◆ Data listing ◆
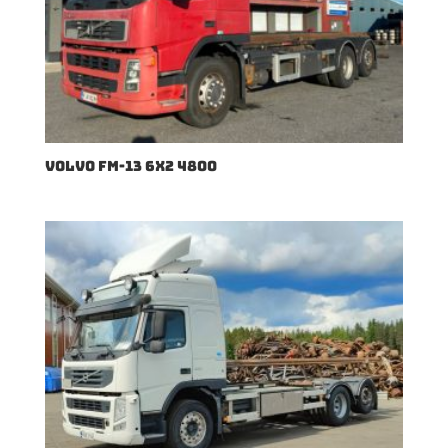
VOLVO FM-13 6X2 4800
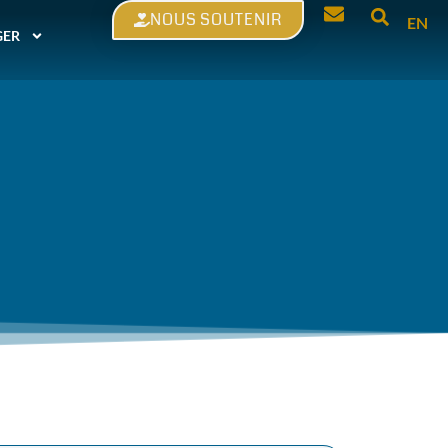
NOUS SOUTENIR
EN
GER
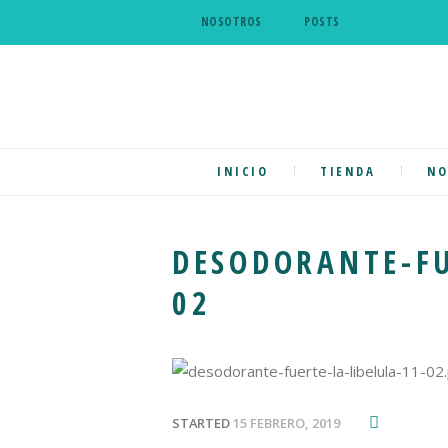
NOSOTROS
POSTS
INICIO
TIENDA
NO
DESODORANTE-FU
02
STARTED
15 FEBRERO, 2019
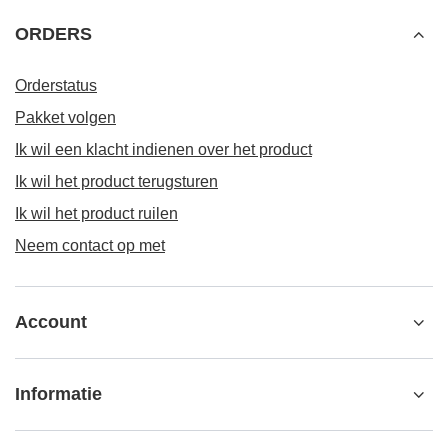
ORDERS
Orderstatus
Pakket volgen
Ik wil een klacht indienen over het product
Ik wil het product terugsturen
Ik wil het product ruilen
Neem contact op met
Account
Informatie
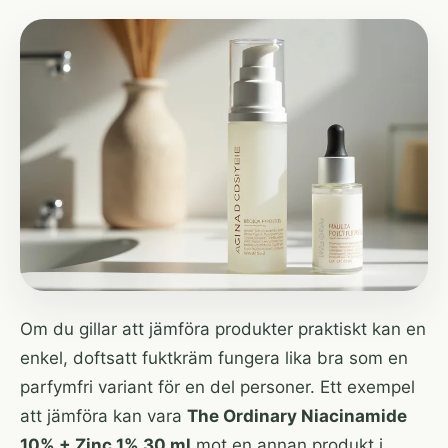
Om du gillar att jämföra produkter praktiskt kan en
enkel, doftsatt fuktkräm fungera lika bra som en
parfymfri variant för en del personer. Ett exempel
att jämföra kan vara
The Ordinary Niacinamide
10% + Zinc 1% 30 ml
mot en annan produkt i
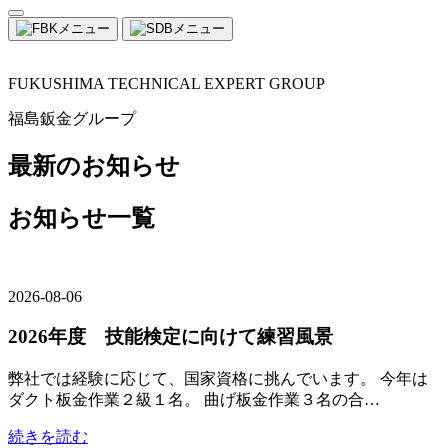
FUKUSHIMA TECHNICAL EXPERT GROUP
福島鈑金グループ
最新のお知らせ
お知らせ一覧
2026-08-06
2026年度 技能検定に向けて練習風景
弊社では経験に応じて、国家資格に挑んでいます。 今年は
ダクト板金作業２級１名。 曲げ板金作業３名の合…
続きを読む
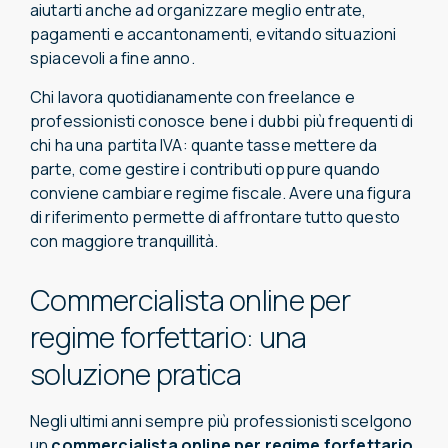
aiutarti anche ad organizzare meglio entrate,
pagamenti e accantonamenti, evitando situazioni
spiacevoli a fine anno.
Chi lavora quotidianamente con freelance e
professionisti conosce bene i dubbi più frequenti di
chi ha una partita IVA: quante tasse mettere da
parte, come gestire i contributi oppure quando
conviene cambiare regime fiscale. Avere una figura
di riferimento permette di affrontare tutto questo
con maggiore tranquillità.
Commercialista online per
regime forfettario: una
soluzione pratica
Negli ultimi anni sempre più professionisti scelgono
un
commercialista online
per
regime forfettario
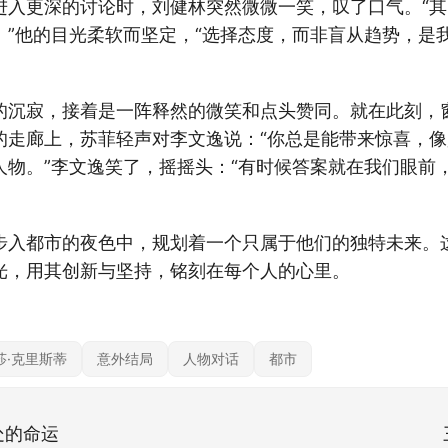
进入更深的讨论时，刘健林突然微微一笑，叹了口气。“
。”他的目光柔软而坚定，“选择态度，而非盲从趋势，是
的沉寂，接着是一阵释然的微笑和点头赞同。就在此刻，
的走廊上，苏菲轻声对李文逸说：“你总是能带来惊喜，像
人物。”李文逸笑了，摇摇头：“有时候答案就在我们眼前
步入都市的夜色中，规划着一个只属于他们的独特未来。
光，用其创新与坚持，铭刻在每个人的心里。
莎·克里斯蒂
意外结局
人物对话
都市
处的命运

◆ Exercise directions ◆
Set out every line of text read from the records above as one numbered list, leaving out blank lines and the pictures themselves.

◆ Solution ◆
1. VOLVO FM-13 6X2 4800
2. NOUS SOUTENIR
3. EN
4. GER
5. NOSOTROS
6. POSTS
7. INICIO
8. TIENDA
9. NO
10. DESODORANTE-FU
11. 02
12. STARTED
13. 15 FEBRERO, 2019
14. ORDERS
15. Orderstatus
16. Pakket volgen
17. Ik wil een klacht indienen over het product
18. Ik wil het product terugsturen
19. Ik wil het product ruilen
20. Neem contact op met
21. Account
22. Informatie
23. Om du gillar att jämföra produkter praktiskt kan en
24. enkel, doftsatt fuktkräm fungera lika bra som en
25. parfymfri variant för en del personer. Ett exempel
26. att jämföra kan vara
27. The Ordinary Niacinamide
28. 10% + Zinc 1% 30 ml
29. mot en annan produkt i
30. FUKUSHIMA TECHNICAL EXPERT GROUP
31. 福島鈑金グループ
32. 最新のお知らせ
33. お知らせ一覧
34. 2026-08-06
35. 2026年度 技能検定に向けて練習風景
36. 弊社では経験に応じて、国家資格に挑んでいます。 今年は
37. ダクト板金作業２級１名。 曲げ板金作業３名の合…
38. 続きを読む
39. aiutarti anche ad organizzare meglio entrate,
40. pagamenti e accantonamenti, evitando situazioni
41. spiacevoli a fine anno.
42. Chi lavora quotidianamente con freelance e
43. professionisti conosce bene i dubbi più frequenti di
44. chi ha una partita IVA: quante tasse mettere da
45. parte, come gestire i contributi oppure quando
46. conviene cambiare regime fiscale. Avere una figura
47. di riferimento permette di affrontare tutto questo
48. con maggiore tranquillità.
49. Commercialista online per
50. regime forfettario: una
51. soluzione pratica
52. Negli ultimi anni sempre più professionisti scelgono
53. un
54. commercialista online
55. per
56. regime forfettario
57. 进入更深的讨论时，刘健林突然微微一笑，叹了口气。“
58. 。”他的目光柔软而坚定，“选择态度，而非盲从趋势，是
59. 的沉寂，接着是一阵释然的微笑和点头赞同。就在此刻，
60. 的走廊上，苏菲轻声对李文逸说：“你总是能带来惊喜，像
61. 人物。”李文逸笑了，摇摇头：“有时候答案就在我们眼前
62. 步入都市的夜色中，规划着一个只属于他们的独特未来。
63. 光，用其创新与坚持，铭刻在每个人的心里。
64. 莎·克里斯蒂
65. 意外结局
66. 人物对话
67. 都市
68. 处的命运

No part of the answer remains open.